Au Danemark, 2 104 583 personnes ont reçu la première dose (soit 36,2% de la population) et 1 245 069 se sont vus administrer la deuxième injection (21,4%), selon les données enregistrées par Our World in Data. Dans ce pays de 5,8 millions d'habitants, l'épidémie est sous contrôle - avec une moyenne de 900 cas du Covid-19 par jour. Mais la décision de se priver des deux vaccins "à vecteur viral" a fortement ralenti la campagne d'immunisation, pourtant entamée sur les chapeaux de roues. Preuve en est, Copenhague a encore dû retarder de deux semaines sa cible de vaccination complète.
Le gouvernement a demandé à l'autorité sanitaire si cette nouvelle donnée ne justifiait pas un retour des deux vaccins, retirés depuis plusieurs semaines." Dans ce contexte, nous demandons désormais à l'autorité sanitaire, Sundhedsstyrelsen, de reconsidérer son choix de (les) retirer, pour savoir si le nouveau retard change quelque chose à leur décision", a affirmé le ministre danois de la Santé Magnus Heunicke, interviewé par la télévision publique DR.
Un assouplissement déjà opéré le 20 mai
Déjà, le Danemark avait légèrement assoupli son choix le 20 mai en proposant aux volontaires de pouvoir se faire injecter les deux vaccins, même officiellement retirés de la campagne.

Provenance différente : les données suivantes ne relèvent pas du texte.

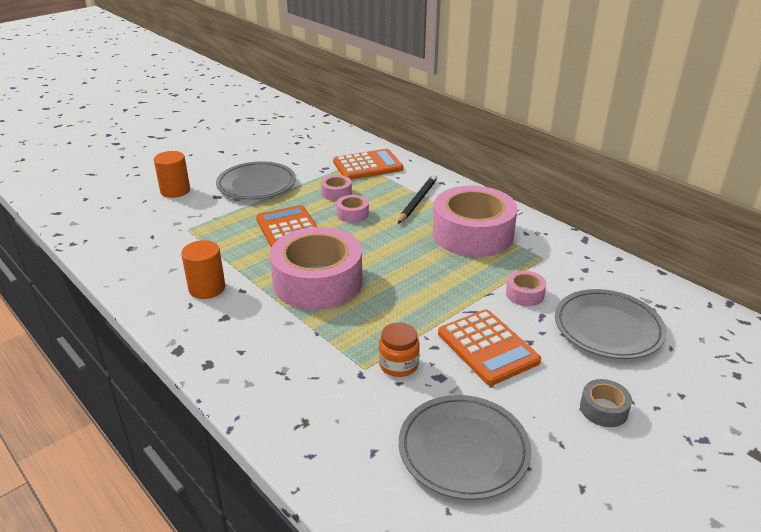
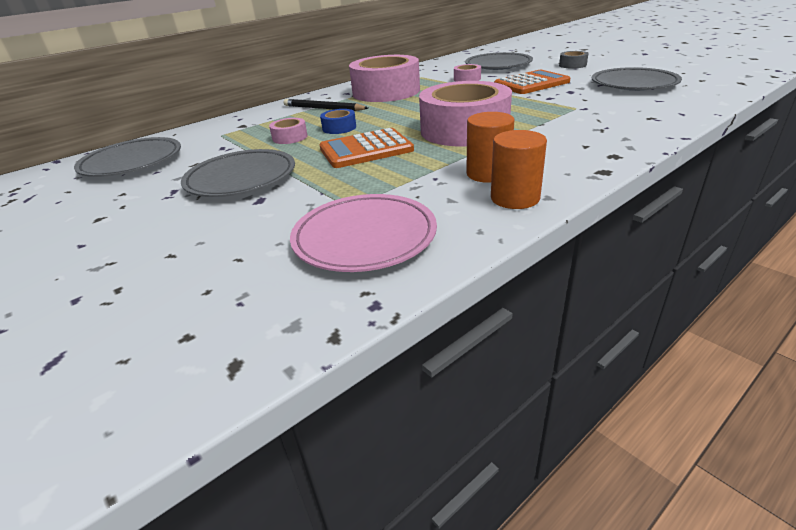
camera: 85 degrees left, 0 degrees up
orange cylinder [154,151,190,198] -> orange cylinder moved to [491,130,547,209]
orange calculator [333,149,403,180] -> none
pink tape [336,195,369,223] -> blue tape [320,109,356,134]
orange jar [379,322,420,377] -> none
none -> grey plate [74,137,181,177]
none -> pink plate [290,194,437,272]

Pour rappel, l'autorité, dont le choix s'impose au gouvernement, avait d'abord retiré le vaccin d'AstraZeneca mi-avril, du fait d'effets secondaires sanguins très rares, mais graves. Une décision similaire avait été prise début mai pour Johnson & Johnson, commercialisé en Europe sous la marque Janssen. Outre les effets secondaires, l'autorité avait justifié son choix par le fait que la situation épidémique au Danemark était sous contrôle et que l'approvisionnement des autres vaccins autorisés - Pfizer/BioNTech et Moderna - lui semblait suffisant.
Interrogé sur le fait de savoir si un revirement sur des vaccins retirés ne risquait pas de nuire à la confiance, le ministre a estimé qu'il était "trop tôt pour avoir cette discussion" avant la réponse de l'autorité.